------ Records supplied

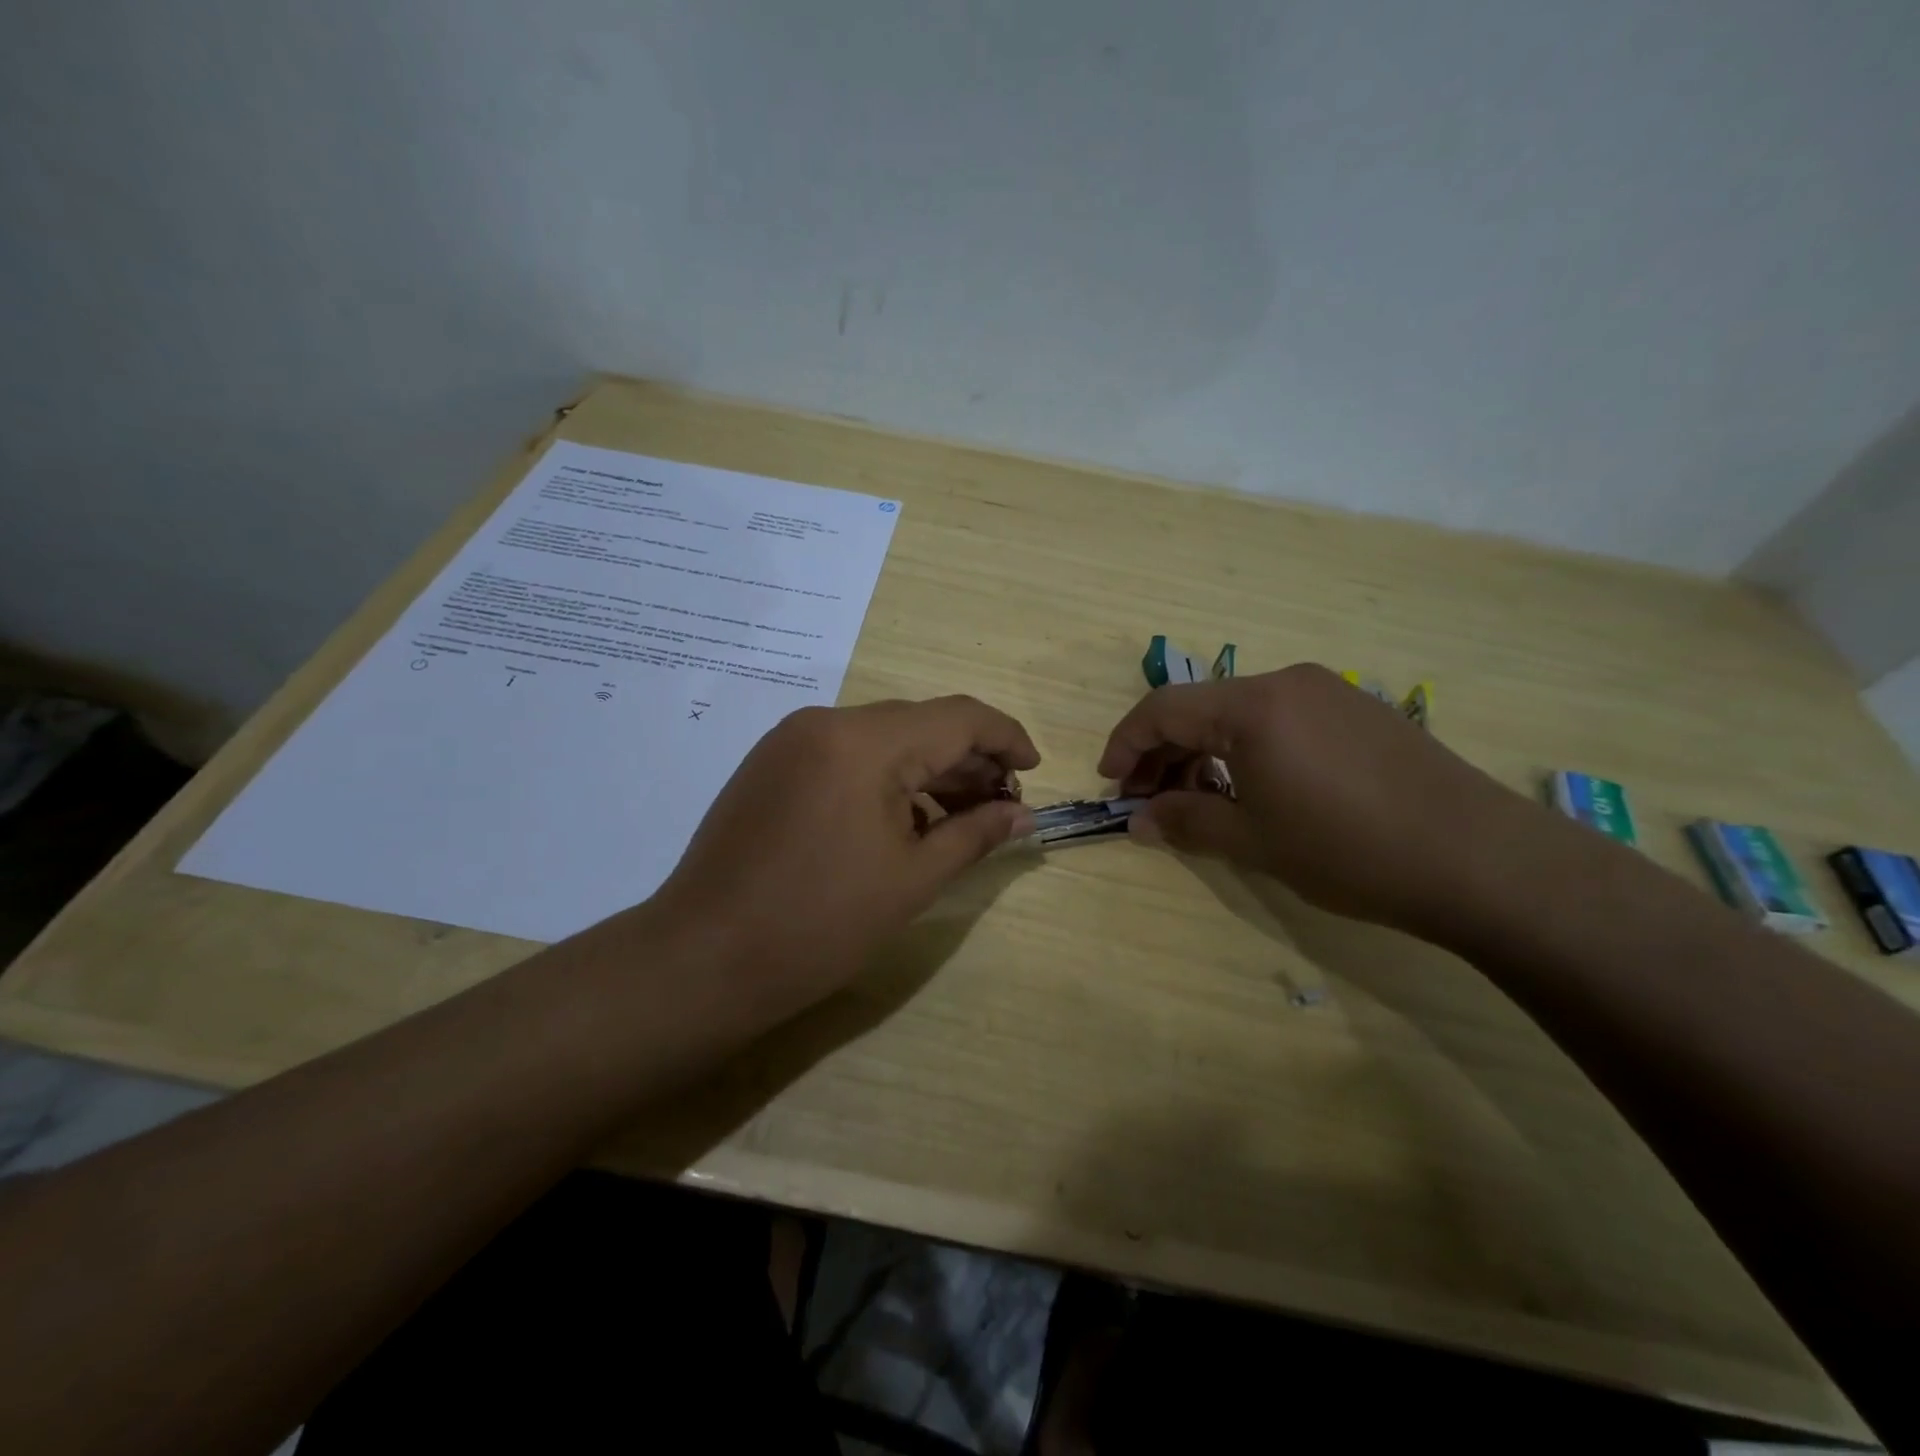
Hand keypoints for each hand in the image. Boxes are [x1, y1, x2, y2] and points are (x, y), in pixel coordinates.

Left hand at [648, 697, 1039, 1023]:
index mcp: (865, 742)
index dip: (1005, 738)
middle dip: (967, 760)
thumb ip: (975, 834)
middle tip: (1001, 806)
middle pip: (918, 724)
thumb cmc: (820, 924)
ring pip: (881, 739)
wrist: (703, 960)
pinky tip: (903, 821)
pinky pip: (845, 755)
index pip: (957, 717)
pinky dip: (884, 778)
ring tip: (959, 818)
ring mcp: (791, 740)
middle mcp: (826, 722)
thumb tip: (1024, 814)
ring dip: (926, 771)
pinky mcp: (770, 764)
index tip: (1033, 771)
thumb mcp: (912, 879)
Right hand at [1098, 664, 1542, 938]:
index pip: (1163, 709)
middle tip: (1147, 801)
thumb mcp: (1255, 842)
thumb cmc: (1350, 849)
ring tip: (1197, 801)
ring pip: (1240, 713)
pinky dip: (1247, 749)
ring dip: (1204, 752)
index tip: (1110, 783)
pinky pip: (1280, 720)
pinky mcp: (1360, 711)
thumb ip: (1186, 822)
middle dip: (1163, 752)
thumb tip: (1139, 821)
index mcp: (1254, 706)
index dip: (1126, 743)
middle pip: (1200, 707)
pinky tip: (1253, 790)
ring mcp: (1329, 692)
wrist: (1482, 860)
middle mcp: (1287, 683)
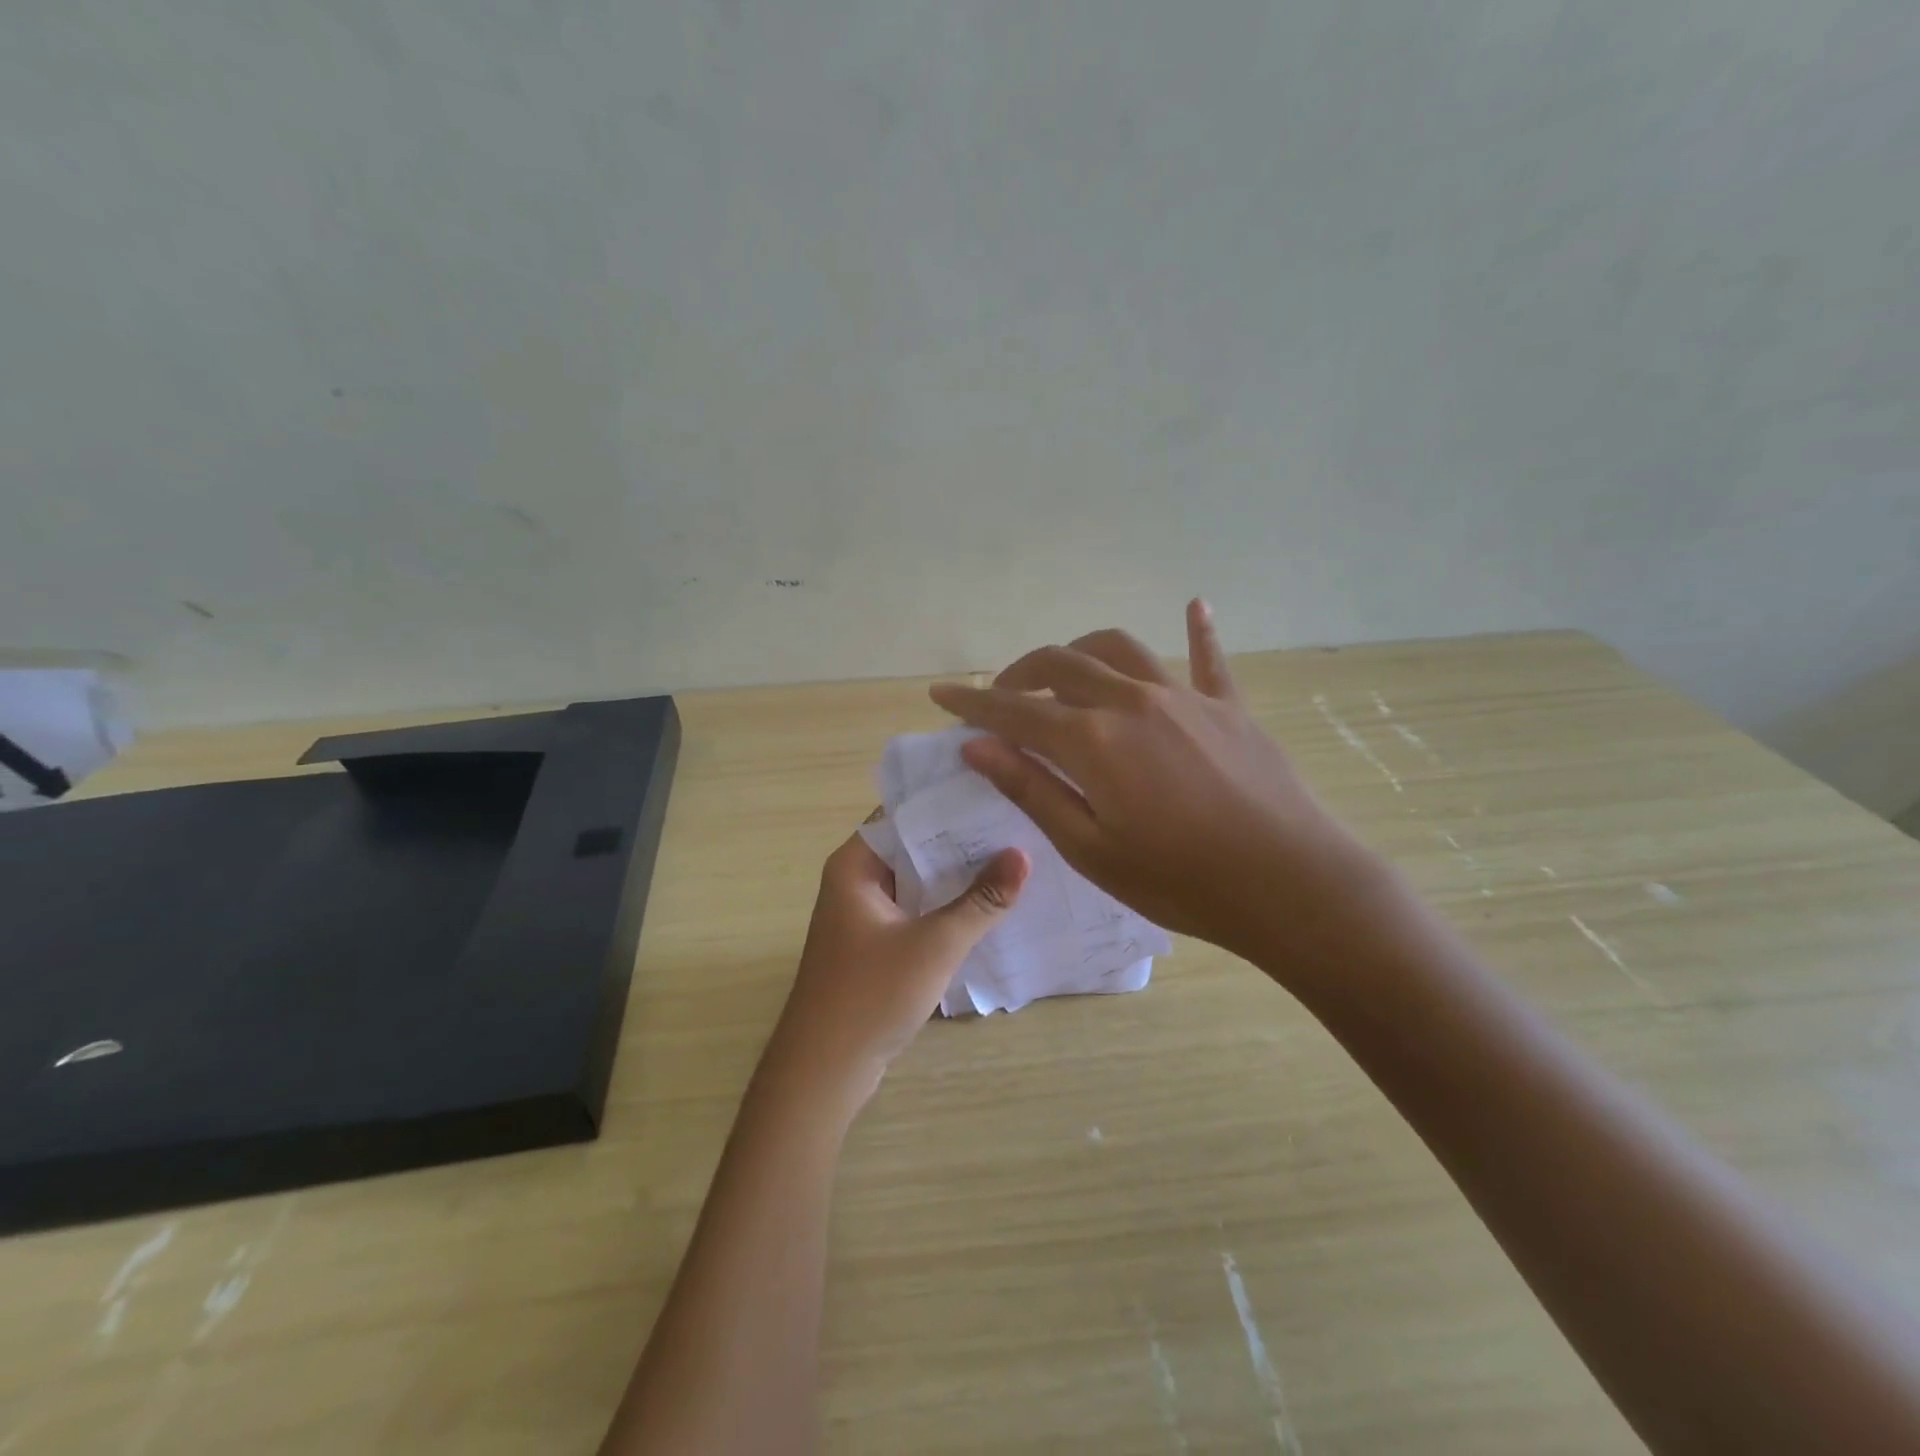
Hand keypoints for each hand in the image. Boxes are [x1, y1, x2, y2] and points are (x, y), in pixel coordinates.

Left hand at [764, 831, 1028, 1111]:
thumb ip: (981, 900)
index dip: (949, 803)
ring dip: (956, 876)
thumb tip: (1023, 855)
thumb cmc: (870, 996)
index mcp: (854, 865)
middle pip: (913, 847)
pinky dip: (946, 906)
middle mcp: (855, 880)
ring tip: (1013, 858)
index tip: (997, 793)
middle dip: (961, 840)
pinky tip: (989, 905)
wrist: (823, 1072)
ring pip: (917, 881)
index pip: (905, 814)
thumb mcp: (934, 944)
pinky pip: (915, 910)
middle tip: (1017, 824)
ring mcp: (864, 914)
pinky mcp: (875, 944)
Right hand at [927, 599, 1391, 969]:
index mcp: (1092, 740)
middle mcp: (1131, 701)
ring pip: (1119, 649)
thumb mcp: (1090, 848)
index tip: (940, 695)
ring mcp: (1184, 697)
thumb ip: (1032, 788)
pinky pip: (1208, 658)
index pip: (1014, 712)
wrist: (1289, 885)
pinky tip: (1195, 604)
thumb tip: (977, 745)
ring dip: (1081, 651)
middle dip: (1020, 675)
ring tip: (1065, 672)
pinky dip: (1198, 631)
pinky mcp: (1228, 707)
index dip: (972, 703)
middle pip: (1061, 665)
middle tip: (1001, 698)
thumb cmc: (1179, 880)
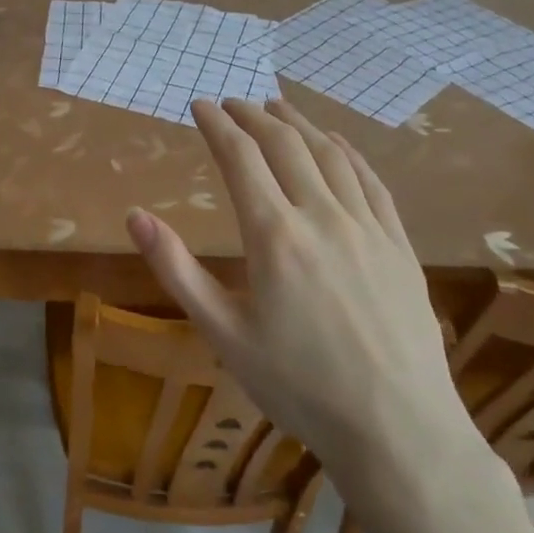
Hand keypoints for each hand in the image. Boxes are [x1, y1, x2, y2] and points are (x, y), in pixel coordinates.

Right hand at [126, 98, 493, 532]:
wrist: (398, 430)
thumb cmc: (298, 386)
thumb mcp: (223, 333)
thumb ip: (177, 269)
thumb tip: (135, 216)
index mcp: (274, 235)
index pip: (240, 157)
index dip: (216, 125)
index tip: (199, 105)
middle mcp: (322, 216)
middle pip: (284, 144)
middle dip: (252, 116)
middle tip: (231, 102)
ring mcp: (367, 227)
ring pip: (329, 154)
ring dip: (298, 123)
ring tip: (275, 107)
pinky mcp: (398, 244)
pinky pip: (370, 180)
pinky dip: (346, 150)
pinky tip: (335, 142)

------------

> [Task objective]
The expected answer is a copy of each line above containing "Right".

> [Written response]
Right hand at [1098, 664, 1542, 938]:
Right hand at [927, 599, 1391, 969]:
Right hand at [126, 98, 493, 532]:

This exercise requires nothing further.